[Instructions to follow]: Could you arrange each line of the material as a numbered list, skipping any blank lines?

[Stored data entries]
-------

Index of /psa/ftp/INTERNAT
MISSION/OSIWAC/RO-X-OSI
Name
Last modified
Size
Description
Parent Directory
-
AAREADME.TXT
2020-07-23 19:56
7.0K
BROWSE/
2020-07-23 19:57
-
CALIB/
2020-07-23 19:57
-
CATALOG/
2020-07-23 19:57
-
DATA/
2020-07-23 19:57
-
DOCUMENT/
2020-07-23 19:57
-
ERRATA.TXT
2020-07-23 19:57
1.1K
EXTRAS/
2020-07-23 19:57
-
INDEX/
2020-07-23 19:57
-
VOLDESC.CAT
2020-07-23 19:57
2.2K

-------

[Response to the exercise]:
1. Index of /psa/ftp/INTERNAT
2. MISSION/OSIWAC/RO-X-OSI
3. Name
4. Last modified
5. Size
6. Description
7. Parent Directory
8. -
9. AAREADME.TXT
10. 2020-07-23 19:56
11. 7.0K
12. BROWSE/
13. 2020-07-23 19:57
14. -
15. CALIB/
16. 2020-07-23 19:57
17. -
18. CATALOG/
19. 2020-07-23 19:57
20. -
21. DATA/
22. 2020-07-23 19:57
23. -
24. DOCUMENT/
25. 2020-07-23 19:57
26. -
27. ERRATA.TXT
28. 2020-07-23 19:57
29. 1.1K
30. EXTRAS/
31. 2020-07-23 19:57
32. -
33. INDEX/
34. 2020-07-23 19:57
35. -
36. VOLDESC.CAT
37. 2020-07-23 19:57
38. 2.2K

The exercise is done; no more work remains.